## EXERCISE OBJECTIVE
Copy out the passage on the evolutionary origins of kissing word for word, in full.

## SELECTED PASSAGE
◆ ◆ ◆ ◆
A new study led by the University of Oxford has found evidence that kissing evolved in the common ancestor of humans and other large apes around 21 million years ago, and that Neanderthals likely engaged in kissing too. The findings have been published today (19 November) in Evolution and Human Behavior .
Kissing occurs in a variety of animals, but presents an evolutionary puzzle: it appears to carry high risks, such as disease transmission, while offering no obvious reproductive or survival advantage. Despite kissing carrying cultural and emotional significance in many human societies, up to now researchers have paid little attention to its evolutionary history.
In the new study, the researchers carried out the first attempt to reconstruct the evolutionary history of kissing using a cross-species approach based on the primate family tree. The results indicate that kissing is an ancient trait in the large apes, evolving in the ancestor to that group 21.5 - 16.9 million years ago. Kissing was retained over the course of evolution and is still present in most of the large apes.
The team also found that our extinct human relatives, Neanderthals, were likely to have engaged in kissing too. This finding, together with previous studies showing that humans and Neanderthals shared oral microbes (via saliva transfer) and genetic material (via interbreeding), strongly suggests that humans and Neanderthals kissed one another.
Dr Matilda Brindle , lead author and evolutionary biologist at Oxford's Department of Biology, said: "This is the first time anyone has taken a broad evolutionary lens to examine kissing. Our findings add to a growing body of work highlighting the remarkable diversity of sexual behaviours exhibited by our primate cousins."
◆ ◆ ◆ ◆
## GIVEN DATA

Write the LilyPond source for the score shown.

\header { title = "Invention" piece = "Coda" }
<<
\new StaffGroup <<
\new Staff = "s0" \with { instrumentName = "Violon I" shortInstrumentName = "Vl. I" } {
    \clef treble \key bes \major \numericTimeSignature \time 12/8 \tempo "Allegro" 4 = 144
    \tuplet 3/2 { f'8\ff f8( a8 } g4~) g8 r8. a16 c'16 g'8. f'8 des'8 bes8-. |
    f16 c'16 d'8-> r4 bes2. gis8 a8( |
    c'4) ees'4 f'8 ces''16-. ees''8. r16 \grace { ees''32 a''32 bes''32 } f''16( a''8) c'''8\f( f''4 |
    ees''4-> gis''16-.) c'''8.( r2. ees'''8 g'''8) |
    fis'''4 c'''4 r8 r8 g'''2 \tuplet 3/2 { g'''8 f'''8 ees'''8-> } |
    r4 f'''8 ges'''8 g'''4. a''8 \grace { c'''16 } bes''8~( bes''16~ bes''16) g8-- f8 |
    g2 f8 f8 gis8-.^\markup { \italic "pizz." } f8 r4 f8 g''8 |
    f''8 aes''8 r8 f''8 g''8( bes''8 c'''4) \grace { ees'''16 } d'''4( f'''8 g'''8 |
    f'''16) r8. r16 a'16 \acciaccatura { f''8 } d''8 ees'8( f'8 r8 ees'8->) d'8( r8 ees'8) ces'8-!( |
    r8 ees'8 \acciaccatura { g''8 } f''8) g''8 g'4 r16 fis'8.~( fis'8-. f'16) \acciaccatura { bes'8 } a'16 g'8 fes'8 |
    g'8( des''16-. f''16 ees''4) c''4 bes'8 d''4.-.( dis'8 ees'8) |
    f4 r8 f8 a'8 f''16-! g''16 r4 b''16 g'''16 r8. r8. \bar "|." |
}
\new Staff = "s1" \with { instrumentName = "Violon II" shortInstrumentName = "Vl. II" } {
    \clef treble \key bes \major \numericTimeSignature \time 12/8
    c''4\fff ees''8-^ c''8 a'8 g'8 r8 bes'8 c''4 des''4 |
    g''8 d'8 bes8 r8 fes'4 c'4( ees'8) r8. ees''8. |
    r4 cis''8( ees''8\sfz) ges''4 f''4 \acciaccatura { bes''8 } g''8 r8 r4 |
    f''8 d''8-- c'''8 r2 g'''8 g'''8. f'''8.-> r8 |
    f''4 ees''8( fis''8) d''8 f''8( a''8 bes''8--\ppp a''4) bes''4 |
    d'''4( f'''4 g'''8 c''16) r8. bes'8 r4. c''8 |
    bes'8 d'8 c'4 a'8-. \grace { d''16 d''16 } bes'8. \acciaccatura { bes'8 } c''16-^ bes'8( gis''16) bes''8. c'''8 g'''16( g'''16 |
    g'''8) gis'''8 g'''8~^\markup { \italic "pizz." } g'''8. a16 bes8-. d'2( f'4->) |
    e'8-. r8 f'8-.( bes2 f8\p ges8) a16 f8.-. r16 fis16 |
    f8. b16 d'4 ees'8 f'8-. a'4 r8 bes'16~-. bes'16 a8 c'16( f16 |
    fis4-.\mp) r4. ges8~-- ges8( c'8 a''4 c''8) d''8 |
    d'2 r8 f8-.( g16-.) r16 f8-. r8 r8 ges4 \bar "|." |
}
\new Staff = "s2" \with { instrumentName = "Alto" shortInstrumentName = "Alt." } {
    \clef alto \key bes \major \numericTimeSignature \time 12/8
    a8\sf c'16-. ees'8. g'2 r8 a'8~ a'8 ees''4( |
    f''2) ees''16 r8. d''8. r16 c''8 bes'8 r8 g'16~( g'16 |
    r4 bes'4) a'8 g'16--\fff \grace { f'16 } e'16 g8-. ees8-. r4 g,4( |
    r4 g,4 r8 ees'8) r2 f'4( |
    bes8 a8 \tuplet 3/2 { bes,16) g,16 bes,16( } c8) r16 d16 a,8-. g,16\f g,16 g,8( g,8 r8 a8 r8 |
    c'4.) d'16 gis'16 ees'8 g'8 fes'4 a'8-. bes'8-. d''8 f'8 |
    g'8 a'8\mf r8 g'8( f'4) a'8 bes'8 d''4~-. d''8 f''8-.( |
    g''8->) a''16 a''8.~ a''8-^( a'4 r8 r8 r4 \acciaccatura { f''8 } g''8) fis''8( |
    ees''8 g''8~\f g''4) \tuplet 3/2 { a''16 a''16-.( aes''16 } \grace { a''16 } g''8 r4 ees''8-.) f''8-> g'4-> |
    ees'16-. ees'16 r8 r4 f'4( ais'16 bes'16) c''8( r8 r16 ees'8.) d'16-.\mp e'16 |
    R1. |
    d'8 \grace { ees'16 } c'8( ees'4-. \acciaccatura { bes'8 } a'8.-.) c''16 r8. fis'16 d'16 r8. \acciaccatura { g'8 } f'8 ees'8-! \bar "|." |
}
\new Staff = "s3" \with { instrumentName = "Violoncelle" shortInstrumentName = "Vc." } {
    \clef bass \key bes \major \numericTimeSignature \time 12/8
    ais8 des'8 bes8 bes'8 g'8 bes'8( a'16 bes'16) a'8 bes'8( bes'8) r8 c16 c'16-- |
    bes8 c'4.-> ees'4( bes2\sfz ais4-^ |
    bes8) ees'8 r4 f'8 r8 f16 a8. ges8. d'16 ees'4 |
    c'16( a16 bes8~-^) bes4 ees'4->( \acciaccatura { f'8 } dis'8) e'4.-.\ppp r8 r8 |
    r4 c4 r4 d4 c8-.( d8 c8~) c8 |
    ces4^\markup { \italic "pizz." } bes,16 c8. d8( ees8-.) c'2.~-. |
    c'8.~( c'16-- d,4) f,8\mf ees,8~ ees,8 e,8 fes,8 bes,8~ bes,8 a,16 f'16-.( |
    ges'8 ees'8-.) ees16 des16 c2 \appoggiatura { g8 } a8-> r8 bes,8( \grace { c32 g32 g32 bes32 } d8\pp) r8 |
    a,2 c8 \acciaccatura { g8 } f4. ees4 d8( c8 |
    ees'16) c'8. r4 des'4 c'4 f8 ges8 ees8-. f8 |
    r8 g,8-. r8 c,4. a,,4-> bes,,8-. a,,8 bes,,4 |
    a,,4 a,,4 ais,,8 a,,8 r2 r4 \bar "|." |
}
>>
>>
◆ ◆ ◆ ◆
## ANSWER TO THIS PROBLEM
A new study led by the University of Oxford has found evidence that kissing evolved in the common ancestor of humans and other large apes around 21 million years ago, and that Neanderthals likely engaged in kissing too. The findings have been published today (19 November) in Evolution and Human Behavior .
Kissing occurs in a variety of animals, but presents an evolutionary puzzle: it appears to carry high risks, such as disease transmission, while offering no obvious reproductive or survival advantage. Despite kissing carrying cultural and emotional significance in many human societies, up to now researchers have paid little attention to its evolutionary history.
In the new study, the researchers carried out the first attempt to reconstruct the evolutionary history of kissing using a cross-species approach based on the primate family tree. The results indicate that kissing is an ancient trait in the large apes, evolving in the ancestor to that group 21.5 - 16.9 million years ago. Kissing was retained over the course of evolution and is still present in most of the large apes.
The team also found that our extinct human relatives, Neanderthals, were likely to have engaged in kissing too. This finding, together with previous studies showing that humans and Neanderthals shared oral microbes (via saliva transfer) and genetic material (via interbreeding), strongly suggests that humans and Neanderthals kissed one another.
Dr Matilda Brindle , lead author and evolutionary biologist at Oxford's Department of Biology, said: "This is the first time anyone has taken a broad evolutionary lens to examine kissing. Our findings add to a growing body of work highlighting the remarkable diversity of sexual behaviours exhibited by our primate cousins."